Some trust in the advances of science, and we must be thankful for every progress in the field of medicine, in particular, that will improve our well-being. But still we will all face death. Others look to Artificial intelligence (AI) with great expectations, while many fear what such “intelligence” may do. It all depends on who wields and guides that AI – for good or for evil. And as the very notions of good and evil are disputed and twisted, the future still looks bleak.  

These blog posts deal with “authentic hope”: how can hope be authentic? When we wonder who can tell what the future holds, the answer is – only one person: God. He is not bound by time, as we are: he is eternal. He sees the end already. He knows where everything is headed, and indeed, he has the almighty power necessary to ensure that his ultimate good purposes will be fulfilled. As he is Lord over all creation, he alone can give us authentic hope for the future (as well as true hope for answers to our existential questions). He, and he alone, knows the future. In fact he holds the future in his hands. 

The Bible speaks a lot about hope. There’s a text in the Bible that speaks of people “without hope and without God in the world” (Ephesians 2.12). If God alone can hold out hope for our future, then those without God are without any solidly grounded hope.

Not many people realise that God has unveiled the future of our human existence.

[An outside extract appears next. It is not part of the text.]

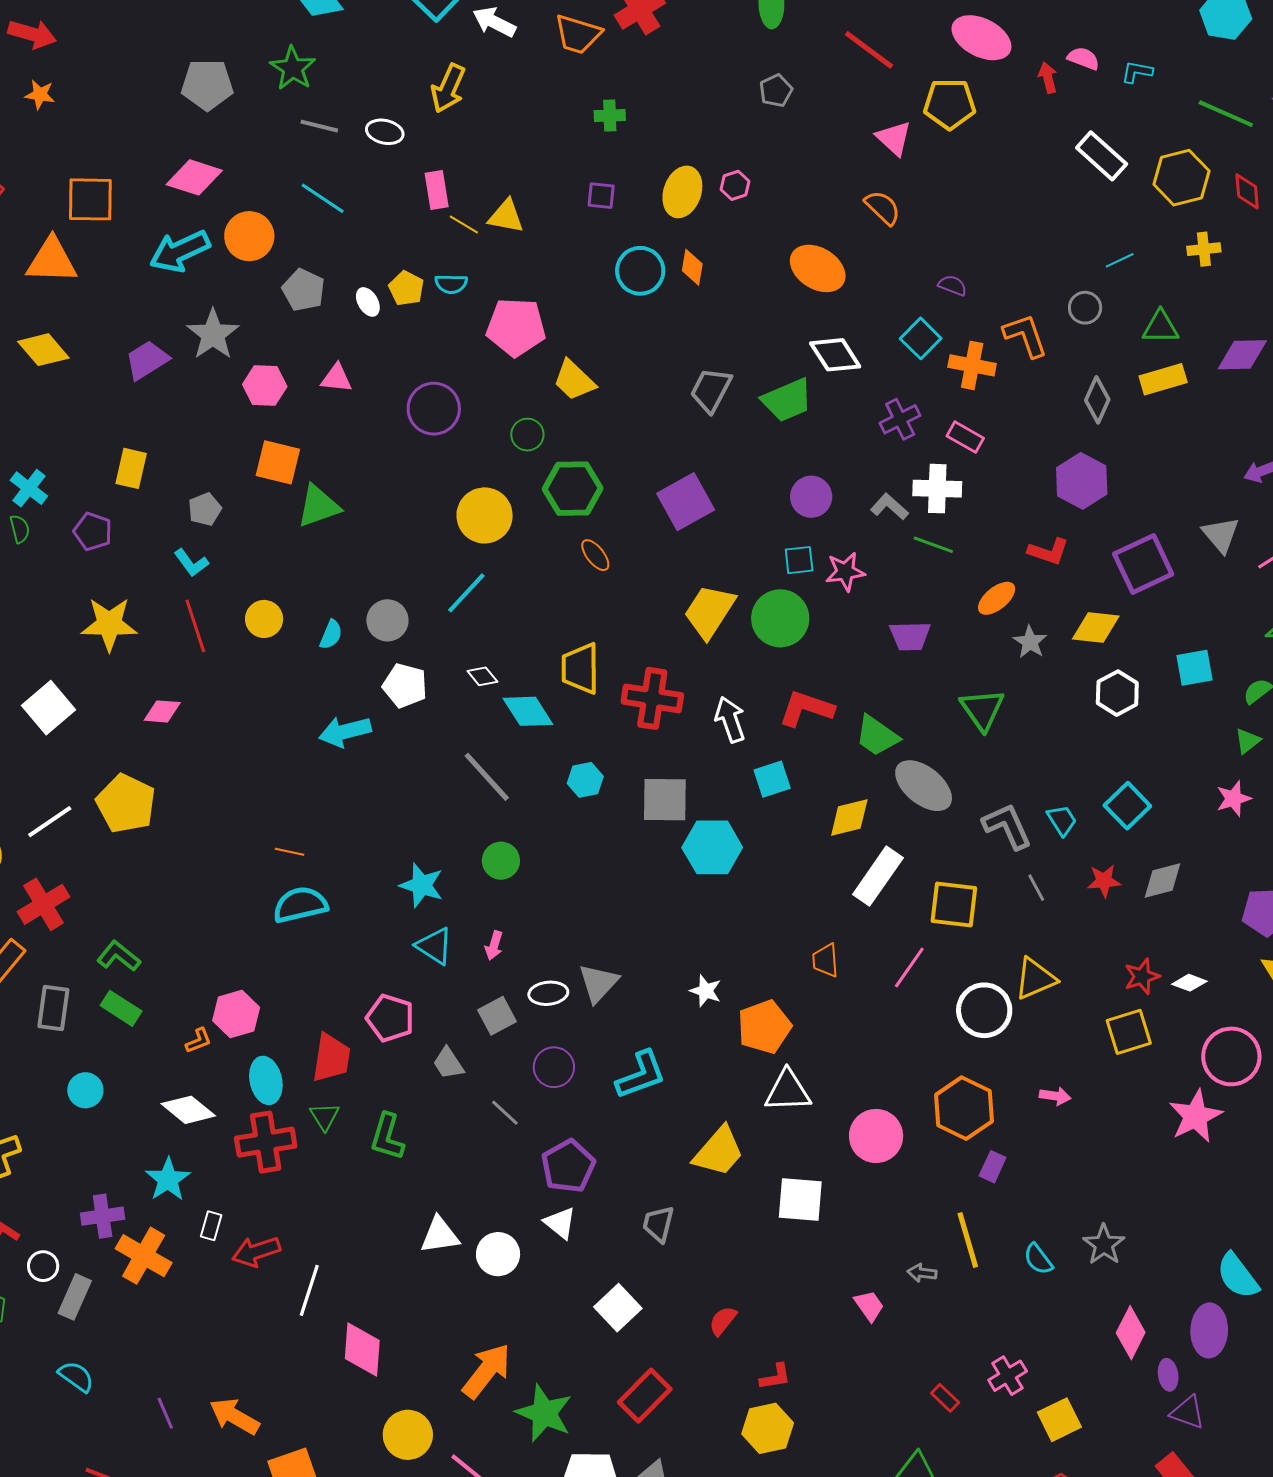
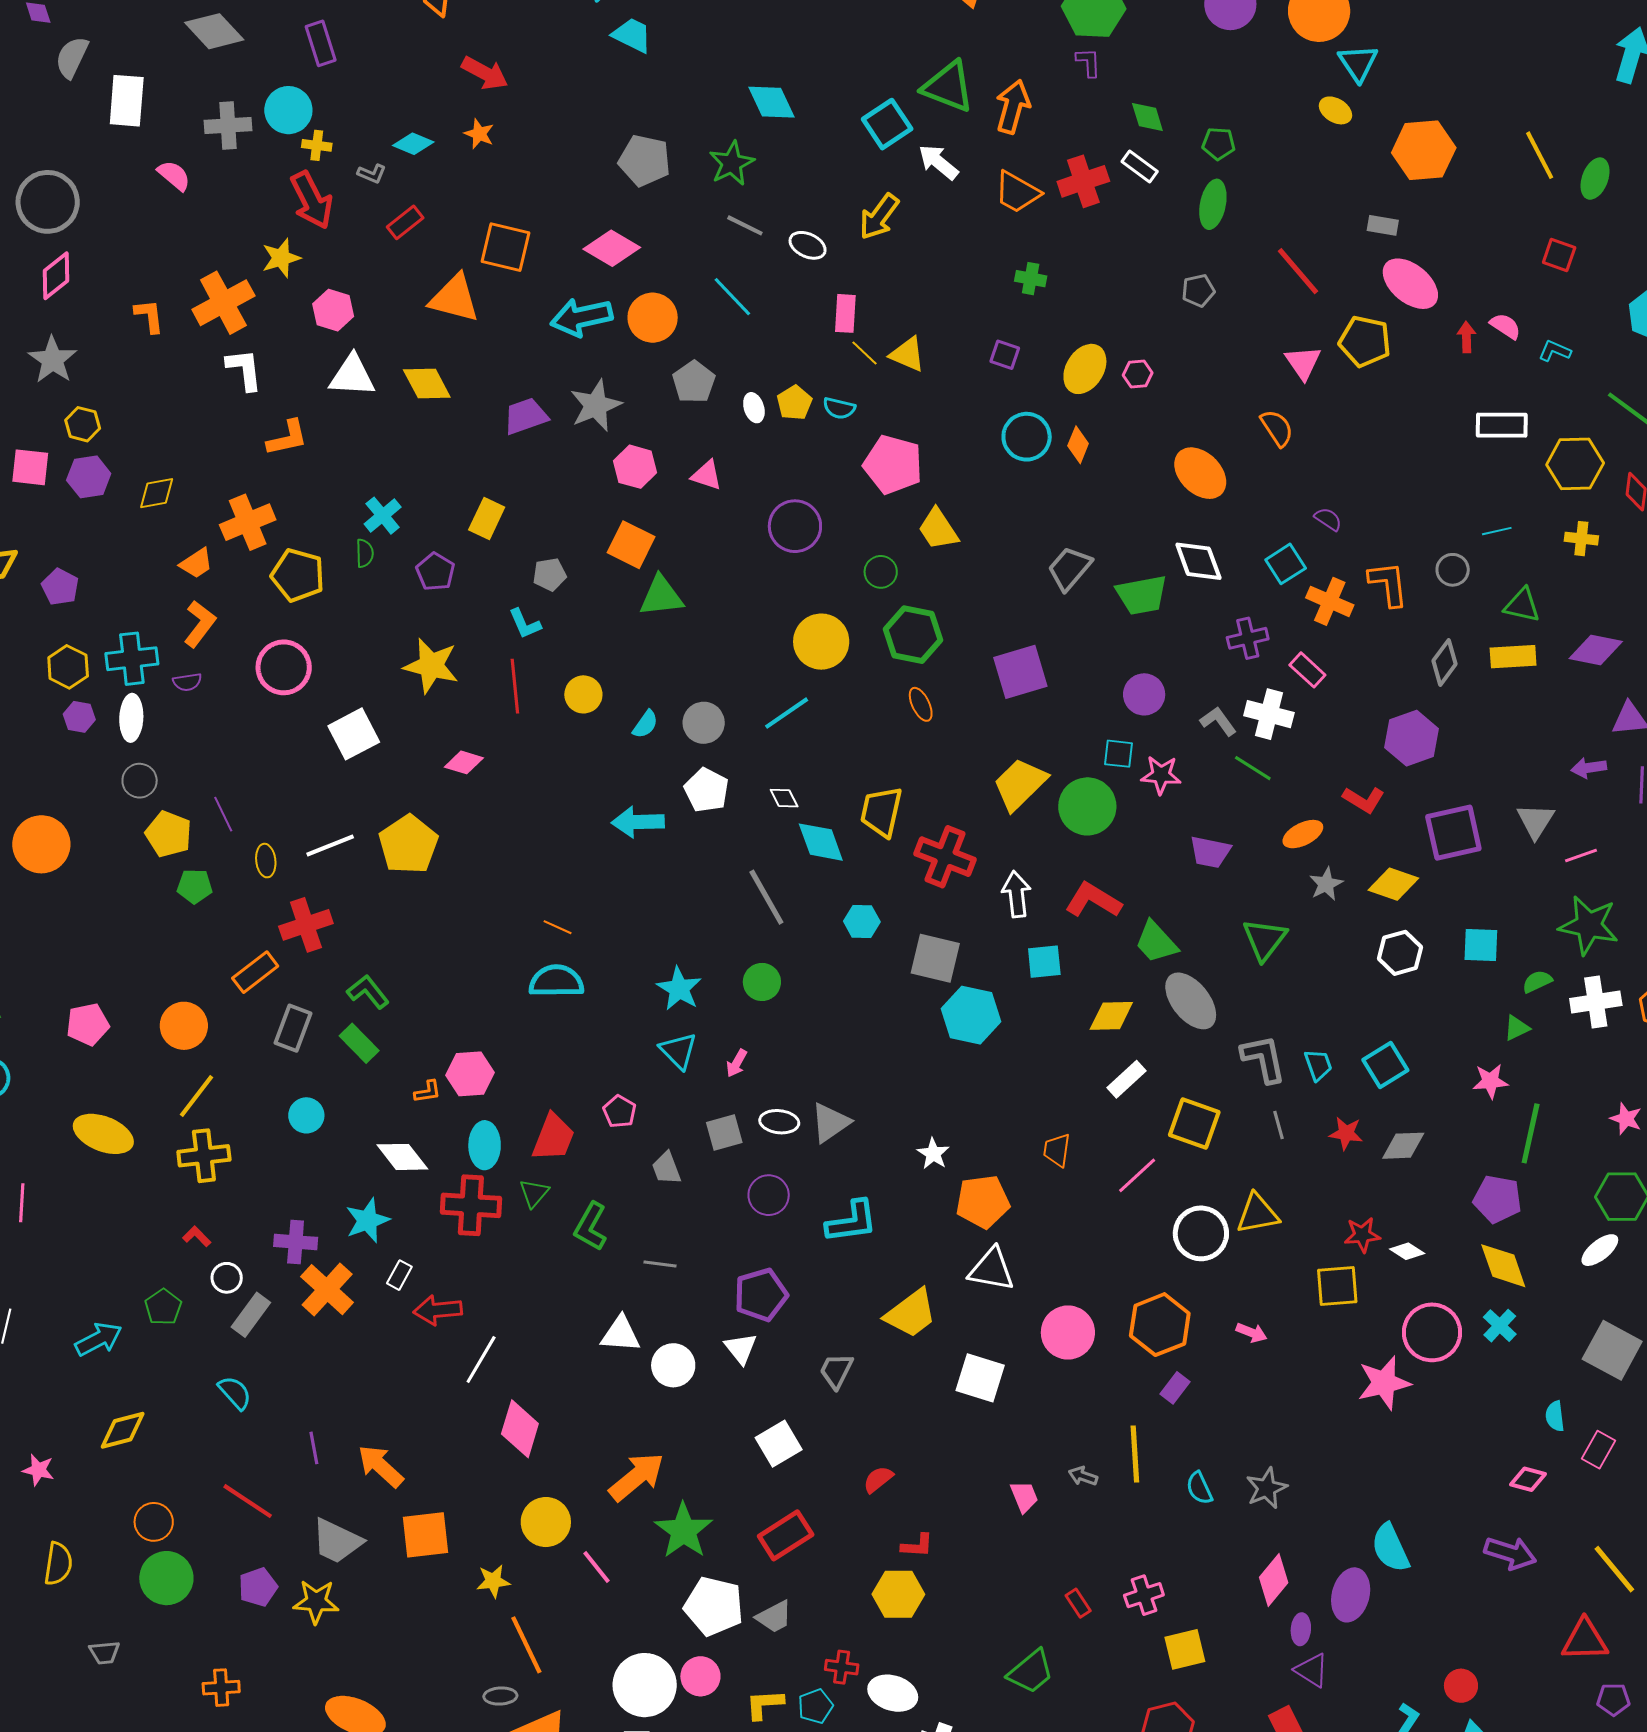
white rectangle: (1102, 156) -> (1502, 425), turned -54
white rectangle: (878, 876) -> (1127, 1079), size x0.7
pink pentagon: (390, 1018) -> (620, 1111), size x0.7
gray line: (505, 1113) -> (660, 1264), moved, turned -48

The greatest element in the biblical hope is that the world will end with the return of the Lord Jesus Christ in power and glory. “He will come to judge the living and the dead”: that phrase of the Christian creed sums up what lies ultimately ahead of us all. No evil-doer can escape the final judgment of God. If there was no ultimate reckoning, then all justice is meaningless. But God has inscribed the presentiment of just judgment in the conscience of every human being. This serves to prevent many horrible crimes and atrocities, but those who bypass the restraints of conscience should realise that they will nevertheless face ultimate judgment.

Now this, of course, for all of us, is not exactly joyous hope! We would not like a God of absolute holiness to examine the details of our lives and administer justice according to our misdeeds. While that is not “good news”, there is wonderful good news in the message of the Gospel of Christ. Through faith in our Lord and Saviour, we may be absolutely delivered from the condemnation due to us on that judgment day. This good news gives real hope, as I will share further.